What is being asked:
Go to the line containing "nuevas ideas y" in the records below and retype from there through the final line, exactly.
──────── Data supplied
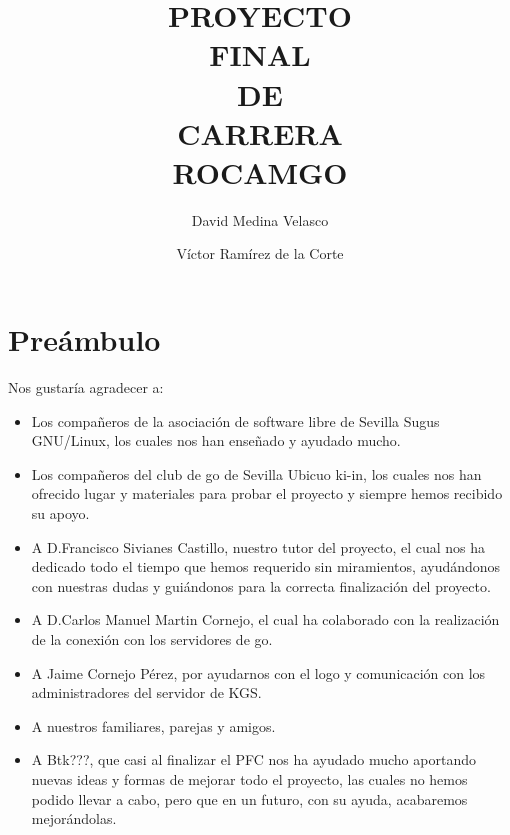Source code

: \documentclass[12pt,a4paper]{report}
\begin{document}

\title{PROYECTO\\ FINAL\\ DE \\CARRERA \\ ROCAMGO\\}
\author{David Medina Velasco \and Víctor Ramírez de la Corte}
\maketitle

\marginsize{3cm}{2cm}{2cm}{2cm} %
\tableofcontents  %

 
\chapter*{Preámbulo} 

Nos gustaría agradecer a: 
\begin{itemize} 
    \item Los compañeros de la asociación de software libre de Sevilla Sugus 
    GNU/Linux, los cuales nos han enseñado y ayudado mucho.  
    \item Los compañeros del club de go de Sevilla Ubicuo ki-in, los cuales nos
    han ofrecido lugar y materiales para probar el proyecto y siempre hemos 
    recibido su apoyo.  
    \item A D.Francisco Sivianes Castillo, nuestro tutor del proyecto, el cual 
    nos ha dedicado todo el tiempo que hemos requerido sin miramientos, 
    ayudándonos con nuestras dudas y guiándonos para la correcta finalización 
    del proyecto.  
    \item A D.Carlos Manuel Martin Cornejo, el cual ha colaborado con la 
    realización de la conexión con los servidores de go.  
    \item A Jaime Cornejo Pérez, por ayudarnos con el logo y comunicación con 
    los administradores del servidor de KGS.  
    \item A nuestros familiares, parejas y amigos.
    \item A Btk???, que casi al finalizar el PFC nos ha ayudado mucho aportando
    nuevas ideas y formas de mejorar todo el proyecto, las cuales no hemos
    podido llevar a cabo, pero que en un futuro, con su ayuda, acabaremos
    mejorándolas. %
\end{itemize}
\end{document}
────────────────
The completed task:
    nuevas ideas y formas de mejorar todo el proyecto, las cuales no hemos
    podido llevar a cabo, pero que en un futuro, con su ayuda, acabaremos
    mejorándolas. %
\end{itemize}
\end{document}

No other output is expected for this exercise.